27Pour ce qui est de « alcôve enfoncée », rappelons que la critique de Georges-Louis de Baar portait sur l’apparente superfluité de l’épithète. De fait, alcôve et enfoncée partagent un certain nombre de sèmes inhérents — /retrait/, /renfoncement/, /creux/ —, cependant qu’enfoncé ne semble aucunement apporter un sème qui lui serait spécifique, ou nécessaire à l’actualisation d’un sème dans alcôve. Si l’on se cantonne au niveau du syntagme, l’épithète apparaît indéniablement redondante. Il n’empêche : Batteux propose de mettre le sémème en relation avec l’idée de « sommeil » — « somme » — et de « molesse » — « molle » —, par une caractérisation du sémantisme de « alcôve enfoncée » en terme de « retraite profonde », en recourant à la structure syntaxique du tour équatif, de type x, c’est y. Comment comprendre ce raisonnement ? Il consiste à mettre en évidence la contribution du sémème à la construction d’isotopies dont la portée dépasse le seuil du syntagme. En ce sens, alcôve et enfoncée participent tous deux de l’isotopie du sommeil, mais pour des raisons différentes : on peut actualiser dans alcôve, lit, duvet, coussin le sème /pour dormir/, cependant que l’on peut, dans le contexte de cette isotopie du sommeil, actualiser dans « enfoncée » un sème /profondeur/, qui en dit long sur l’inertie du prélat endormi et vient, avec molesse, renforcer l’isotopie de l’oisiveté. Une fois encore, ce n’est donc pas parce qu’elle est redondante que l’épithète retient l’attention : strictement perçue comme telle, elle est menacée par le fléau de la superfluité, qui déjoue l’impératif de non-répétition inhérent à tout texte. Par-delà la redondance, c’est l’intégration de l’épithète aux faisceaux isotopiques que permettent d’actualiser les séquences qui plaide en faveur de sa justesse.

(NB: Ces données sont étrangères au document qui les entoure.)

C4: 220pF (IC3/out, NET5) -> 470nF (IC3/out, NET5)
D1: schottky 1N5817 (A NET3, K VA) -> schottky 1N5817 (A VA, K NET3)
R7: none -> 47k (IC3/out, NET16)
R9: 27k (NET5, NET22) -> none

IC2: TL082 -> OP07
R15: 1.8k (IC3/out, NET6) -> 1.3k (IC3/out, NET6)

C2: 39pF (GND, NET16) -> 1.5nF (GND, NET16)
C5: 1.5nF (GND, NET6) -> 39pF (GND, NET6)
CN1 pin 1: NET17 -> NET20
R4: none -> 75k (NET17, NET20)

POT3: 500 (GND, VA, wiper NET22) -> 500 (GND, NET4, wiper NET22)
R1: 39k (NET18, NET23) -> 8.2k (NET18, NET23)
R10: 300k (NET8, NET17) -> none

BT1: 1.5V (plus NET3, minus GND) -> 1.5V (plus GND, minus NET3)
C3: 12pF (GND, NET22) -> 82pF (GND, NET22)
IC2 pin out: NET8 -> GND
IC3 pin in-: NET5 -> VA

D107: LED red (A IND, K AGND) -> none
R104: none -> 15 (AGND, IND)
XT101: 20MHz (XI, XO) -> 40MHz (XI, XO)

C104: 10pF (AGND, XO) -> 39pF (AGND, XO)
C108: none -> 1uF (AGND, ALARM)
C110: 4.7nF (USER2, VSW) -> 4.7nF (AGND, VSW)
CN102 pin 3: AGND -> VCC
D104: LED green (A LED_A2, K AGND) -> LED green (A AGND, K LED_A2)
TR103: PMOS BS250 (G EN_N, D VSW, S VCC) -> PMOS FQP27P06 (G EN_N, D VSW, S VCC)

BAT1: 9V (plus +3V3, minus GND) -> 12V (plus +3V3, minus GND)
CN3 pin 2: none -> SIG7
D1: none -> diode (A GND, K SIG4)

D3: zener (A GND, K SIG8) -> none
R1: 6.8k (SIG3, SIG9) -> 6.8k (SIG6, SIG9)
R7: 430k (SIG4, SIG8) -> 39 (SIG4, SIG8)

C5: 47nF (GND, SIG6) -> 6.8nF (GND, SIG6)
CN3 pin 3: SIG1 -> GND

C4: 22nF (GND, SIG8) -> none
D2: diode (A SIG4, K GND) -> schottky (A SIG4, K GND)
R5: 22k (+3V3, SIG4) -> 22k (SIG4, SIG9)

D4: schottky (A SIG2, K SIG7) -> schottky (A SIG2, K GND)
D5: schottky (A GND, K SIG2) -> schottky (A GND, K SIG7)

28On passera plus rapidement sur les autres gloses, en ne retenant que celles qui concernent des mots ou des groupes de mots identifiés par Marmontel comme des épithètes. Le commentaire de Batteux sur l’expression « à grands frais amassée » — « ce duvet est si fin ! quel tems, quelle dépense pour former cet amas qui s’enfle & s’éleve mollement » — souligne d’un côté la participation du complément circonstanciel du participe (« à grands frais ») à l’isotopie du luxe, de la « dépense », pour reprendre l’expression du critique. De l’autre côté, Batteux insiste sur la dimension temporelle (« quel tems ! ») impliquée par le sème /duratif/ compris dans le procès « amassé » : or le sème /duratif/ est en tension satirique avec l’isotopie dominante de l’oisiveté. On remarque que, dans le discours critique, ce trait d’ironie est mis en évidence par le recours au point d’exclamation.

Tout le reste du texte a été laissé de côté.